I did feel stressed now, but the illness felt like the reason rather than the symptom, and my mind was the only part of me that worked. I could still write columns, normally enough that I didn’t have to tell my editors how awful I was feeling. (That was the summer when Donald Trump descended the Trump Tower escalator and politics became a fever dream as well.) And I could analyze my symptoms with what seemed like my old familiar reasoning powers, even if my self-diagnosis kept shifting based on which online source I read.
Around this time, New York magazine published an interview with a physician who had lived with undiagnosed Lyme disease for years, eventually acquiring a heart condition that required a transplant. The article came with an illustration of a man’s body spider-webbed with filaments, like something out of H.P. Lovecraft.
His symptomology resembled mine; the “boil” could have been a tick bite. My Lyme test had been reported as a negative, like the other blood tests, but I obtained a copy and saw that one of the “bands” that appear in the presence of Lyme antibodies had appeared in my test. You need five bands to appear, according to recommendations from the Centers for Disease Control and Prevention, for an official diagnosis. But with exaggerated reasonability, I persuaded the primary care physician I’d been assigned after my E.R. visit to prescribe me the antibiotic doxycycline.
She gave me 10 days’ worth — easily enough, she said, to clear up a Lyme infection. I took it. A few days into the course I began to feel incredibly strong waves of pain, stronger than before, concentrated especially in my joints, my knees and elbows.
Reading online, I encountered descriptions of the Jarisch-Herxheimer reaction, flares of symptoms that may accompany the large-scale death of bacteria inside the body. Named for two European doctors who identified it in patients treated for syphilis, it was supposed to be common in Lyme patients. So I took the surge of symptoms as a possible confirmation of my guessed-at diagnosis.
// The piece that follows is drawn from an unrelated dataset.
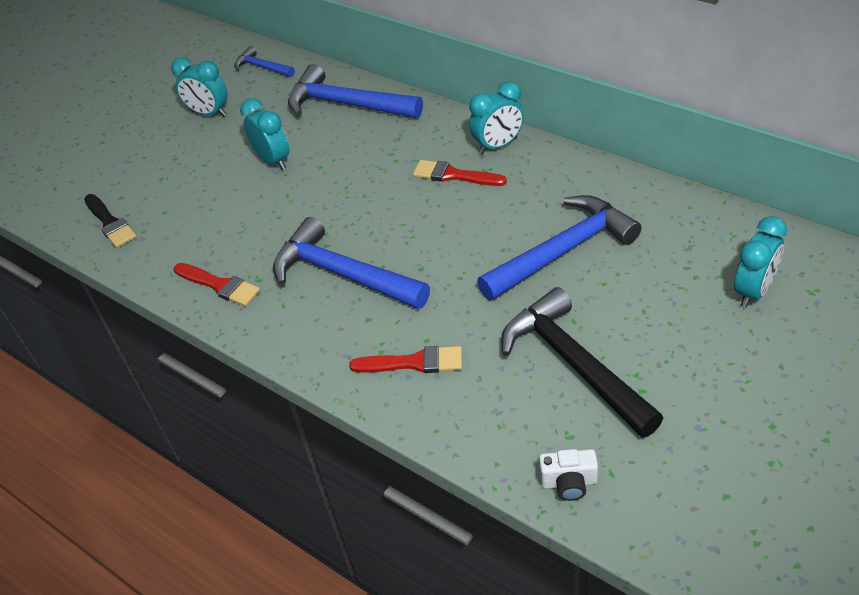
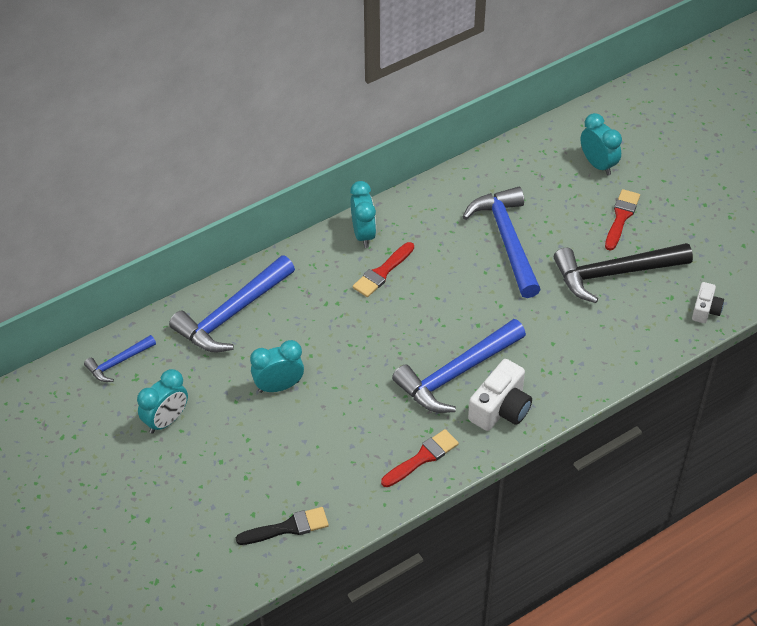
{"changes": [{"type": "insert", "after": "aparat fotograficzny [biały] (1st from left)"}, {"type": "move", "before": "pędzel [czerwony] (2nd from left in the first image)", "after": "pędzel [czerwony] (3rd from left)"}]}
Around this time we drove from Washington to Pittsburgh to visit my wife’s sister. Halfway there, somewhere in the Appalachians, I began getting crushing pain across my chest, running up through my left shoulder. At a certain point the blaze was unbearable, and there was nothing to do but tell my wife — quietly, so that the kids couldn’t hear us — that I was having really bad chest pain, and she had to take the wheel. Which she did, maintaining a maternal calm that was more terrifying than panic, and when we reached Pittsburgh she dropped me at an emergency room while she rushed to settle the girls at our hotel.
There was nothing wrong with my heart, the doctors said, no problems they could see. They pushed liquids through my system, rolled me under sensors, talked sympathetically to me and skeptically to one another. I lay wrecked in the E.R. bed. Surely this was the low point, I thought; surely now recovery would begin.